On notera aussi la référence fréquente de Gödel à la "machine" comme référence humainement inaccessible à la logique parfaite.

28 avril 2010

Détail révélateur

La pratique de l'objective-C, le patois C imposé par Apple pour développer sur l'iPhone et l'iPad, a l'intérêt d'éprouver de l'intérieur la façon de penser dans les laboratoires de Cupertino. Je n'en donnerai qu'un détail, qui est tout à fait révélateur de leur attitude et plus particulièrement de celle de Monsieur J.

Dans l'immense majorité des langages informatiques, on montre un objet graphique en déclarant
monObjet.visible = true
et on le cache avec
monObjet.visible = false

Eh bien il n'en va pas du tout ainsi en objective-C. On y montre un object graphique avec
monObjet.hidden = NO
et on le cache avec
monObjet.hidden = YES.

Le programmeur innocent peut passer un peu de temps à découvrir cette subtilité. Il peut aussi remarquer que la visibilité n'est pas vraie ou fausse, comme dans les vulgaires langages habituels. Ici, la visibilité répond à une commande humaine : oui, ou non. A Cupertino on accorde ou on refuse.

Chez Apple donc, par défaut, on est caché. A la rigueur, en cas d'absolue nécessité, on accepte de se montrer.

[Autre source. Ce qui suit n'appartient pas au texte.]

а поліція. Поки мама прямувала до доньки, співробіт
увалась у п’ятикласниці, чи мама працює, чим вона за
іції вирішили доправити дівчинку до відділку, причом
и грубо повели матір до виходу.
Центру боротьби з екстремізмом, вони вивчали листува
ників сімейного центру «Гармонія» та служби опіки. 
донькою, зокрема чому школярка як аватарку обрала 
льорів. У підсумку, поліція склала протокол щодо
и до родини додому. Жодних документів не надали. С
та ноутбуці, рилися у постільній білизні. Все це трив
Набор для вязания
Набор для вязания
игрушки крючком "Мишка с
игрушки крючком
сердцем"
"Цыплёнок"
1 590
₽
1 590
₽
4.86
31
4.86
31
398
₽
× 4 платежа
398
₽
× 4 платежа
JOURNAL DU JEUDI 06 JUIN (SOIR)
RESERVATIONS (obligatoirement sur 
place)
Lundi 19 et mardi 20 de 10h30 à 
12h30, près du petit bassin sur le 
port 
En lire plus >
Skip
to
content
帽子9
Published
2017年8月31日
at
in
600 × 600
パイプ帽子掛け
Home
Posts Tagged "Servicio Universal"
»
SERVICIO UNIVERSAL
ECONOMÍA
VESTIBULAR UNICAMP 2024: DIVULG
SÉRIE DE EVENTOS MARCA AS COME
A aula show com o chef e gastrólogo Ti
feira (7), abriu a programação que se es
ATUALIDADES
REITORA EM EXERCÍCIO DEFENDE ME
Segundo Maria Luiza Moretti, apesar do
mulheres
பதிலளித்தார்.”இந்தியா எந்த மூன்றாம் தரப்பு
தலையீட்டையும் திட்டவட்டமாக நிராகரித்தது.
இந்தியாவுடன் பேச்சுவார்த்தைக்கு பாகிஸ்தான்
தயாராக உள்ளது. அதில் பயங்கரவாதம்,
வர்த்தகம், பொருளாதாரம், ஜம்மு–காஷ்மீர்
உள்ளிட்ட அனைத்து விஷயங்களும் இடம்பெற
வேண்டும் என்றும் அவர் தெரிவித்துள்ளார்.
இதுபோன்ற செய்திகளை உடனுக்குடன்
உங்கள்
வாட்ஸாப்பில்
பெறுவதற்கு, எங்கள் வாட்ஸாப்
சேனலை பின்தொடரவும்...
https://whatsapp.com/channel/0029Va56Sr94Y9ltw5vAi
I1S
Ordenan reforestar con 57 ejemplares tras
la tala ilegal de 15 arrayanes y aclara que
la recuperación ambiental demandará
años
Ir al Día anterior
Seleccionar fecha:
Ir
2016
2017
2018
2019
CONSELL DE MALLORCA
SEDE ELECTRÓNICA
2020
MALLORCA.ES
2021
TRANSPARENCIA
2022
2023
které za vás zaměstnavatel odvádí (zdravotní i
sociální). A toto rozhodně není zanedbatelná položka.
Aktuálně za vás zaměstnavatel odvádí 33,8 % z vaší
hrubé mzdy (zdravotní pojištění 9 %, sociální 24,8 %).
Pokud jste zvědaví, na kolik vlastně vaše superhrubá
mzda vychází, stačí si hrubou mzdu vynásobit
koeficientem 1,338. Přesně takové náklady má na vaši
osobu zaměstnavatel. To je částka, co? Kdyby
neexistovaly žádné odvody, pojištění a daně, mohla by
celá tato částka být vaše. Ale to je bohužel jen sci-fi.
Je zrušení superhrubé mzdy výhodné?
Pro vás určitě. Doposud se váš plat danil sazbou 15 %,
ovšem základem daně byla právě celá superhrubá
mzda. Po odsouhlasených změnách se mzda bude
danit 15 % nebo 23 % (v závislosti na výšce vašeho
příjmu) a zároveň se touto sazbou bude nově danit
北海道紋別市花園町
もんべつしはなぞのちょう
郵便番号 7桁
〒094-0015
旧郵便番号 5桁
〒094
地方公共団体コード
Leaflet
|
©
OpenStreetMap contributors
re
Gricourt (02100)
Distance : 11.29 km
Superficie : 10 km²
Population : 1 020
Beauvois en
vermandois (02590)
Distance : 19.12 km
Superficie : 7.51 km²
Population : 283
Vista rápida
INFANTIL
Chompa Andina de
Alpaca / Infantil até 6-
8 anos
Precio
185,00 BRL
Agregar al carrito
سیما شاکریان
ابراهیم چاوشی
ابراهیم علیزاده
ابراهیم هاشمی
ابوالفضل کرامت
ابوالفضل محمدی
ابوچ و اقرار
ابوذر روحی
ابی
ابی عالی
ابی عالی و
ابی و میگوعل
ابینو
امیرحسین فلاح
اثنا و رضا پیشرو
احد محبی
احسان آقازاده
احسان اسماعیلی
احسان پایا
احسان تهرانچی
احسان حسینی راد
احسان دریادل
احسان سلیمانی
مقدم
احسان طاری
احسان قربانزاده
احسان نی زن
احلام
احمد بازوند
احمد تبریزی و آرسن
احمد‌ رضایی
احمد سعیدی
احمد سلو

Cela dit, je saisis l'occasion de vous inciter à (re)lire l'extraordinaire livre de Blaise Cendrars "Le Lotissement du Ciel", mettant en scène Saint Joseph de Cupertino. Le modeste mais divin moine ne pouvait se retenir de léviter dès qu'il entamait une prière. S'il s'obstinait à prier, il restait coincé dans les poutres du toit de la chapelle. Cela perturbait gravement les pieuses activités de sa communauté.
Aucune relation avec le début de ce blog.

20 avril 2010

Art et jeu

Roger Ebert relance une vieille polémique fort intéressante : il affirme que le jeu vidéo n'est pas et ne sera jamais "de l'art". C'est évidemment contraire à tout ce que j'ai toujours affirmé, et même plus généralement : que le jeu, sous tous ses aspects, est une forme d'art. Je prétends même que c'est une forme d'art plus intéressante et plus chargée de sens que les formes non-interactives qui n'impliquent pas leurs spectateurs.
Le curieux argument de Ebert - le jeu n'est pas de l'art car on y gagne ou on y perd - se retourne contre lui. Le jeu est au contraire une forme d'art supérieure car on peut aussi interagir, gagner, s'y perdre, rencontrer d'autres joueurs, etc. Marcel Duchamp avait fait un pas intermédiaire en considérant l'art "oculiste", qui survient dans l'oeil du spectateur. Quoique lui-même grand joueur d'Echecs, il ne fait pas ouvertement la liaison entre sa posture de joueur et sa posture d'artiste. Il reste fidèle à sa conception de l'art qui se crée et se réalise dans le regard du public. Il nous laisse la liberté de comprendre qu'il n'avait en fait qu'une seule et même posture : la casquette d'un créateur particulièrement fécondant.
Enfin, ne pas oublier que l'affirmation de Ebert quête la question, pour parler comme les anglo-saxons : avant d'affirmer que ceci ou cela est ou n'est pas de l'art, il faudrait définir ce qu'est l'art. Bon courage ! Personnellement je choisirai une définition extensionnelle à la Alfred Korzybski : on appelle "art" ce qu'un nombre raisonnable de personnes décident d'appeler art. Il revient donc aux joueurs et aux créateurs de jeux de confirmer que le jeu est un art, quitte, à leur tour, à rejeter de l'art des formes qui leurs déplaisent.